Schon im September ist Bruno Labbadia von seiner jüngeren Vergangenheit eingeholt worden. Die schwachen Spiele der vergangenen Woche haben am Selbstbewusstsein genagt. Man merkt gar nicht mehr, dass der Hamburger SV als Spitzenreiter ins Spitzenspiel gegen den FC Bayern geht. Labbadia selbst wird immer häufiger und sehr früh schon mit seiner Leverkusener Zeit konfrontiert, als er mit Bayer nach famoser Hinrunde einbrach und sich von der Mannschaft entfremdete. Am traurigen Ende standen das verlorene Pokalfinale und die durch ein Interview provozierte Entlassung.

Seitdem gilt Labbadia als Trainer des Moments.

Beim HSV will er zeigen, dass er auch für langfristige Entwicklung steht.
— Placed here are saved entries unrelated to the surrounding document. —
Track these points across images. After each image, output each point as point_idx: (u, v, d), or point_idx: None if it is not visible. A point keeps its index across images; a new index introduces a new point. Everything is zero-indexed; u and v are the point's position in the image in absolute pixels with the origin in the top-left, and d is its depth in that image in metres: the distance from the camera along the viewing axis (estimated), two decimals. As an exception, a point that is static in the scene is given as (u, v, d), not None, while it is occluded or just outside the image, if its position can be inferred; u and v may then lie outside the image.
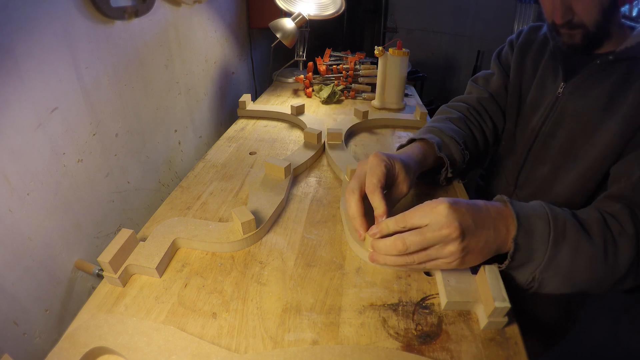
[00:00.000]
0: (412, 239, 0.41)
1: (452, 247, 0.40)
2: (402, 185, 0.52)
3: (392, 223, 0.43)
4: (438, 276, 0.45)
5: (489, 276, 0.41)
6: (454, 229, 0.39)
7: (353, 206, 0.49)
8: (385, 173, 0.49)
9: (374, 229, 0.45)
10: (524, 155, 0.69)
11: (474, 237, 0.40)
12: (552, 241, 0.41)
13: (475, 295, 0.42)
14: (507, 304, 0.38)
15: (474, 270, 0.45)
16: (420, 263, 0.42)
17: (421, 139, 0.63)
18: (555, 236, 0.41)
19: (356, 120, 0.90)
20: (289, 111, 0.94)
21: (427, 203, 0.42)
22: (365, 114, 0.90)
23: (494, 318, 0.39)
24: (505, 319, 0.39)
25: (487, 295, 0.39)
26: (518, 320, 0.41)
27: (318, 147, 0.76)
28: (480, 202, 0.43)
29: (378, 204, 0.47)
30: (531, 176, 0.68)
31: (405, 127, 0.93)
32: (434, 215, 0.40)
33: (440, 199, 0.41)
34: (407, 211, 0.43)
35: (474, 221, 0.40)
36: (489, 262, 0.43)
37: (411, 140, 0.64)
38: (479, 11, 2.03)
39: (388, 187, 0.51)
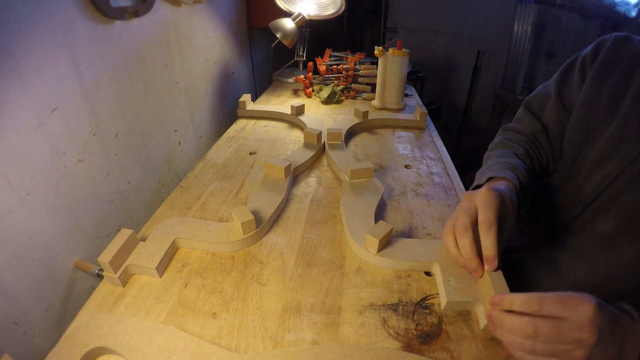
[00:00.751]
0: (544, 330, 0.34)
1: (581, 354, 0.34)
2: (511, 219, 0.47)
3: (520, 301, 0.36)
4: (438, 276, 0.45)
5: (492, 275, 0.41)
6: (593, 335, 0.33)
7: (468, 246, 0.43)
8: (500, 207, 0.44)
9: (495, 299, 0.38)
10: (585, 204, 0.55)
11: (602, 349, 0.34)
12: None
13: (476, 295, 0.42)
14: None
15: None
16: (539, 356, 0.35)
17: (502, 177, 0.54)
18: None
19: (356, 120, 0.90)
20: (289, 111, 0.94)
21: (570, 295, 0.35)
22: (365, 114, 0.90)
23: None
24: None
25: (490, 295, 0.39)
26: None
27: (318, 147, 0.76)
28: (616, 310, 0.37)
29: (492, 245, 0.42)
30: (588, 228, 0.55)
31: (405, 127, 0.93)
32: (578, 313, 0.34)
33: (587, 295, 0.35)
34: (542, 294, 0.36)
35: (610, 331, 0.34)
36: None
37: (489, 178, 0.55)
38: (479, 11, 2.03)
39: (500, 222, 0.45)
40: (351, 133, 0.89)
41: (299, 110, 0.92)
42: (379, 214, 0.59)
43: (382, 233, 0.47)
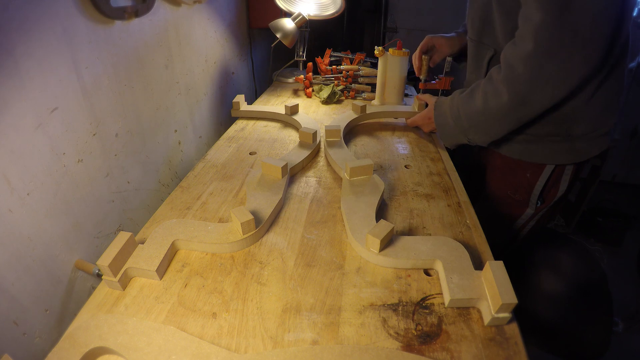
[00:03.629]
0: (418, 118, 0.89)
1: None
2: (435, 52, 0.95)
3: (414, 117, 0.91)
4: (441, 273, 0.45)
5: (495, 272, 0.40)
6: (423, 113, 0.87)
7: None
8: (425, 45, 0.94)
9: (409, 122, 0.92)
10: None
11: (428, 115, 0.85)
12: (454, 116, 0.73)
13: (479, 292, 0.42)
14: (514, 300, 0.38)
15: (479, 266, 0.45)
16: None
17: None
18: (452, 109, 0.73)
19: (354, 115, 0.90)
20: (283, 111, 0.94)
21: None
22: (363, 108, 0.91)
23: (500, 314, 0.39)
24: (510, 315, 0.39)
25: (494, 291, 0.39)
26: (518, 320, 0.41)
27: (314, 147, 0.76)
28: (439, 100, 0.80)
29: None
30: None
31: (405, 130, 0.93)
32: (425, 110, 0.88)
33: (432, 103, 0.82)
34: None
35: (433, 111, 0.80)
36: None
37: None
38: (479, 11, 2.03)
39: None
40: (351, 133, 0.89)
41: (293, 110, 0.92)
42: (379, 214, 0.59)
43: (383, 233, 0.47)
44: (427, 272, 0.48)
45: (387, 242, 0.49)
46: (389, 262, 0.48)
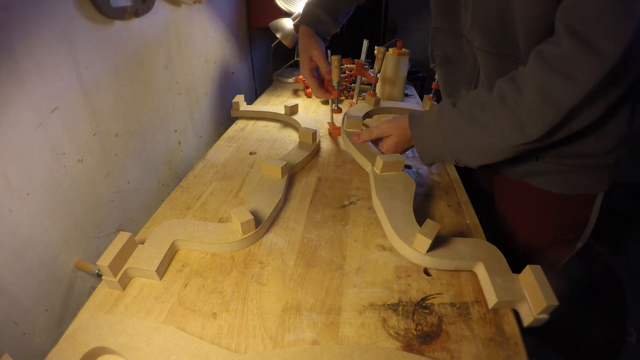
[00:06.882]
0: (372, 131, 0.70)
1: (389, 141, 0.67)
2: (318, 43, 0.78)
3: (370, 133, 0.70)
4: (484, 275, 0.45)
5: (536, 275, 0.42)
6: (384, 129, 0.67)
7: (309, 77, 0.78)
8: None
9: (356, 137, 0.73)
10: None
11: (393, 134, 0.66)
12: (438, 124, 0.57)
13: (520, 294, 0.42)
14: (556, 302, 0.39)
15: (517, 270, 0.45)
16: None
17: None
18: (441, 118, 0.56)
19: (369, 107, 0.91)
20: (283, 111, 0.94)
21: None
22: (377, 101, 0.93)
23: (542, 315, 0.40)
24: (548, 316, 0.40)
25: (536, 293, 0.40)
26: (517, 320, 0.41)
27: (314, 147, 0.76)
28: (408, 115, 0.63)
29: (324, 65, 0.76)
30: None
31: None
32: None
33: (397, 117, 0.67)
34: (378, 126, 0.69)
35: (396, 127, 0.66)
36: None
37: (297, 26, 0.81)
38: (479, 11, 2.03)
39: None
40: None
41: (293, 110, 0.92)
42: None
43: (433, 233, 0.47)
44: (427, 272, 0.48)
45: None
46: (433, 262, 0.47)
Labbadia ist als Trainer ein Bundesliga-Neuling, er brauchte dringend einen starken Sportchef an seiner Seite, der ihn stützt, berät und entlastet. Den gibt es beim HSV aber nicht, wird es nach der Posse um Roman Grill auch erst mal nicht geben. So muss Labbadia allein mit seiner rätselhaften Mannschaft klarkommen. Große Siege und peinliche Niederlagen haben sich abgewechselt, ohne dass man genau erklären könnte, warum. Dass der Kader durch die vielen Verletzungen (Guerrero, Benjamin, Silva, Jansen) nicht mehr stark genug für ganz oben ist, hat Labbadia jetzt zum ersten Mal angedeutet. Die Freude auf das Bayern-Spiel ist einer gewissen Ratlosigkeit gewichen, auch wenn Labbadia tapfer sagt: „Unser Selbstvertrauen ziehen wir aus der Tabellenführung.“ Die Stimmung beim HSV ist eher so, als sei der Spitzenrang nur geborgt. Durch alle Äußerungen der letzten Tage zieht sich die Frage: Sind wir wirklich so gut?

Partiell kann man diese Frage schon beantworten: im Angriff nicht. Den besten Auftritt beim HSV hatte Marcus Berg nämlich, als es um Worte ging, nicht um Tore. Bei seiner Vorstellung im Juli erzählte der Schwede fröhlich, dass er sich auch in Hamburg mit dem Taxi fortbewegen wolle. Er hat keinen Führerschein. Alle lachten über den trockenen Witz des 22 Jahre alten Schweden, für den der HSV neun Millionen Euro bezahlt hat. Und als er sechs Wochen später im Heimspiel gegen Borussia Dortmund ins Tor traf, fühlten sich Trainer Bruno Labbadia und Vorstand Bernd Hoffmann in ihrer Investition bestätigt. Inzwischen ist Marcus Berg die gute Laune vergangen, und seinen Fürsprechern fehlen die Argumente. Dabei braucht der HSV wegen Paolo Guerreros langwieriger Verletzung gerade jetzt einen Stürmer, der verlässlich trifft oder assistiert. Berg aber hat gegen Stuttgart, in Wien, Frankfurt und Osnabrück derart schwache Leistungen aneinandergereiht, dass es schon Zweifel an seiner grundsätzlichen Eignung für die Bundesliga gibt.

Für solch ein Urteil ist es natürlich zu früh. Doch wie es um den Gemütszustand des Schweden steht, zeigten am besten seine eigenen Äußerungen. Zuletzt hat Berg ungewöhnlich deutlich gefordert, es möge doch bitte ein dritter Stürmer, also ein Konkurrent für ihn, geholt werden. Derzeit wäre es wohl eine Erleichterung, wäre Berg nicht mehr für die Startelf gesetzt und könnte sich stattdessen darum kümmern, bei der Fitness aufzuholen und sich an Härte und Tempo der Liga zu gewöhnen. Beim HSV zögert man aber, ob der ehemalige Dortmunder Ebi Smolarek die Lösung sein kann. Der 28 Jahre alte Pole trainiert seit dieser Woche mit und wäre zu haben, weil er vereinslos ist. Bei Racing Santander und den Bolton Wanderers konnte Smolarek jedoch überhaupt nicht für sich werben, und beim HSV hat gerade Labbadia Zweifel, ob er der Mannschaft weiterhelfen könnte. Mit diesem formschwachen Berg, ohne Guerrero und Olic – Mladen Petric muss sich im Sturm des Tabellenführers einsam vorkommen. Größer als ganz vorn könnte der Kontrast zum bestens ausgestatteten FC Bayern kaum sein.